Imagine your livelihood slipping away one inch of snow at a time.
For hundreds of South Dakota ranchers, that nightmare is a reality.
Ag Reporter Sarah Gustin takes you to South Dakota where no matter how much a rancher prepared, there was no stopping mother nature.
The sun is finally shining and the snowbanks melting on these acres of destruction and devastation.
But, the heartaches remain.
(Mike Maher / Isabel, South Dakota Rancher) "I think it was hypothermia and being wet because a few days ahead of that it was 70 and 80 degrees. These cows just haven't haired up yet."
Mike Maher ranches southwest of Isabel, South Dakota.
Maher says he's never experienced a fall storm like this.
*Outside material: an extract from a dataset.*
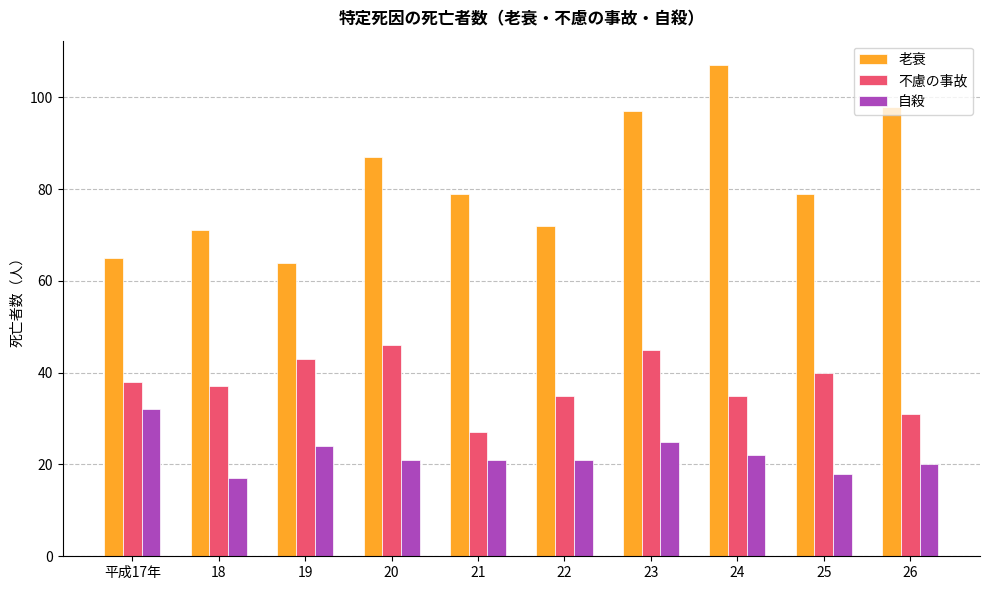

Reading left to right, extract all data points from this chart.

老衰: 65	71	64	87	79	72	97	107	79	98
不慮の事故: 38	37	43	46	27	35	45	35	40	31
自殺: 32	17	24	21	21	21	25	22	18	20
Maher says last weekend's snow storm claimed about 5% of his herd--mainly cows.
(Mike Maher / Isabel, South Dakota Rancher) "We lost the factory. That's what it was. The factory."
(Sarah Gustin / firstname.lastname@example.org) "Maher says this group of heifers drifted three miles before coming to a stop. The wind carried them. He says they went over fences, under fences, anyway they could get through."
Scott Vance is the co-owner of Faith Livestock.
He says typically between 75,000 and 90,000 head come through the barn every year.
He's expecting that number to be down this fall.
(Scott Vance / Faith Livestock) "This is the second storm we have weathered this year. We had the drought last year all the way up to the middle of May and people selling down and not being able to hang on to replacements that were getting sold. Finally we had the people that had the cattle, had the market, they had the weights. The dollars were there they were going to start to retain and rebuild, and that's just all gone."
These losses aren't just cows, they are farm assets.
No farm bill means no government assistance for losses like these.
And a herd can't be replaced over night.
(Scott Vance / Faith Livestock) "It's their livelihood, that's what they do out here is raise cattle and ranch. We have some farming and some other infrastructure, but 99.9% of this income is out of ranching and cattle."
Ryan Maher is a South Dakota Senator.
Maher has been fielding phone calls from producers everyday.
He says the governor and other government officials are flying over this area today to assess the losses.
(Ryan Maher / SD Senator, District 28 (R)) "We are waiting on a Farm Bill. I think it's in the House Version they have a livestock indemnity program. I think that's at 65%, The Senate Version is at 75%, with the LIP program. Somehow at some point in time those are going to have to be mirrored together, get to the president's desk and then on to the producers so it's going to be awhile. And I am afraid like a lot of things in the federal government it might be a little too late."
A check many producers, can't hold out for.
Jodie Anderson is the Executive Director of the South Dakota Cattlemen's Association.
Anderson says this is the worst storm in terms of livestock losses for South Dakota.
She says current estimates are at least 20-thousand cows are reported dead.